*DATA FOR ANALYSIS*.
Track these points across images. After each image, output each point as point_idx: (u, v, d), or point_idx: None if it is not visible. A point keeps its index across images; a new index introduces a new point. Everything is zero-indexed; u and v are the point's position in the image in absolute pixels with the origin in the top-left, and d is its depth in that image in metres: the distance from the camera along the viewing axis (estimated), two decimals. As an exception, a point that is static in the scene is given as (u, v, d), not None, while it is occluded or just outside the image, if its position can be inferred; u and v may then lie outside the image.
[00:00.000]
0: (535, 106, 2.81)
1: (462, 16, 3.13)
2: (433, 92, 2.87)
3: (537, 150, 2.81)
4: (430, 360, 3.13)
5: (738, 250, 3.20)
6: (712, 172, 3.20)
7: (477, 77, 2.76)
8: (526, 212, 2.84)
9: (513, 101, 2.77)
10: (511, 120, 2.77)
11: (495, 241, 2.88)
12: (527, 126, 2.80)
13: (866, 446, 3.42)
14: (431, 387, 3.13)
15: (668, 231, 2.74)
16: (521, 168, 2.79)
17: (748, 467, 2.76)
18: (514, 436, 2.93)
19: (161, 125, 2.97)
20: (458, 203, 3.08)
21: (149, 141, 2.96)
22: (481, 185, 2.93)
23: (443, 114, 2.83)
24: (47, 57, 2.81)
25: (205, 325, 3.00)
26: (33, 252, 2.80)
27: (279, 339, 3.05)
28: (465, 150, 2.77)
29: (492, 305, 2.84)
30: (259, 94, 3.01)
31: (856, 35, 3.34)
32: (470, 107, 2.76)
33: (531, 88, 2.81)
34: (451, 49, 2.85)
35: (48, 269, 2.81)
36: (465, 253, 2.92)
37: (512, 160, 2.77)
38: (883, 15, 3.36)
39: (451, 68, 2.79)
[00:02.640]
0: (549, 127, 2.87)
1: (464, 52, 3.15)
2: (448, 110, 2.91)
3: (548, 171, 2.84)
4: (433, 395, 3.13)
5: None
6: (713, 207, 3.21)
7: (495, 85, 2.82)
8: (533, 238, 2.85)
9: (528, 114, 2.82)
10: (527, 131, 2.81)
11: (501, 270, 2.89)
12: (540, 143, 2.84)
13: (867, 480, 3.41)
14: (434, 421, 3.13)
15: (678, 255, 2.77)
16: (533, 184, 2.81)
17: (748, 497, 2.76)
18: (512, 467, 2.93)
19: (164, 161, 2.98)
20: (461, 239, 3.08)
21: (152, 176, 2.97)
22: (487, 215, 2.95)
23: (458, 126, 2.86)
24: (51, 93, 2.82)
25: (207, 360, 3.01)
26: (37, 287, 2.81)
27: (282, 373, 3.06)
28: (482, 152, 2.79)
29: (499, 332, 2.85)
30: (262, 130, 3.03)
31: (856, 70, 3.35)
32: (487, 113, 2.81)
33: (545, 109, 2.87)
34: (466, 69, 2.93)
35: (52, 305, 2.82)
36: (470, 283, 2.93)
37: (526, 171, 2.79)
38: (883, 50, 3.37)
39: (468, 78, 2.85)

*PROBLEM STATEMENT*. Start to finish, give the listing again exactly.

*OUTPUT BELOW*.
Track these points across images. After each image, output each point as point_idx: (u, v, d), or point_idx: None if it is not visible. A point keeps its index across images; a new index introduces a new point. Everything is zero-indexed; u and v are the point's position in the image in absolute pixels with the origin in the top-left, and d is its depth in that image in metres: the distance from the camera along the viewing axis (estimated), two decimals. As an exception, a point that is static in the scene is given as (u, v, d), not None, while it is occluded or just outside the image, if its position can be inferred; u and v may then lie outside the image.
[00:00.000]
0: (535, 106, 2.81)
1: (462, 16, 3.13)
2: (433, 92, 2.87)
3: (537, 150, 2.81)
4: (430, 360, 3.13)
5: (738, 250, 3.20)
6: (712, 172, 3.20)
7: (477, 77, 2.76)
8: (526, 212, 2.84)
9: (513, 101, 2.77)
10: (511, 120, 2.77)
11: (495, 241, 2.88)
12: (527, 126, 2.80)
13: (866, 446, 3.42)
14: (431, 387, 3.13)
15: (668, 231, 2.74)
16: (521, 168, 2.79)
17: (748, 467, 2.76)
18: (514, 436, 2.93)
19: (161, 125, 2.97)
20: (458, 203, 3.08)
21: (149, 141, 2.96)
22: (481, 185, 2.93)
23: (443, 114, 2.83)
24: (47, 57, 2.81)
25: (205, 325, 3.00)
26: (33, 252, 2.80)
27: (279, 339, 3.05)
28: (465, 150, 2.77)
29: (492, 305, 2.84)
30: (259, 94, 3.01)
31: (856, 35, 3.34)
32: (470, 107, 2.76)
33: (531, 88, 2.81)
34: (451, 49, 2.85)
35: (48, 269, 2.81)
36: (465, 253, 2.92)
37: (512, 160, 2.77)
38: (883, 15, 3.36)
39: (451, 68, 2.79)
[00:02.640]
0: (549, 127, 2.87)
1: (464, 52, 3.15)
2: (448, 110, 2.91)
3: (548, 171, 2.84)
4: (433, 395, 3.13)
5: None
6: (713, 207, 3.21)
7: (495, 85, 2.82)
8: (533, 238, 2.85)
9: (528, 114, 2.82)
10: (527, 131, 2.81)
11: (501, 270, 2.89)
12: (540, 143, 2.84)
13: (867, 480, 3.41)
14: (434, 421, 3.13)
15: (678, 255, 2.77)
16: (533, 184, 2.81)
17: (748, 497, 2.76)
18: (512, 467, 2.93)
19: (164, 161, 2.98)
20: (461, 239, 3.08)
21: (152, 176, 2.97)
22: (487, 215, 2.95)
23: (458, 126, 2.86)
24: (51, 93, 2.82)
25: (207, 360, 3.01)
26: (37, 287, 2.81)
27: (282, 373, 3.06)
28: (482, 152, 2.79)
29: (499, 332, 2.85)
30: (262, 130, 3.03)
31: (856, 70, 3.35)
32: (487, 113, 2.81)
33: (545, 109, 2.87)
34: (466, 69, 2.93)
35: (52, 305, 2.82)
36: (470, 283, 2.93)
37: (526, 171, 2.79)
38: (883, 50, 3.37)
39: (468, 78, 2.85)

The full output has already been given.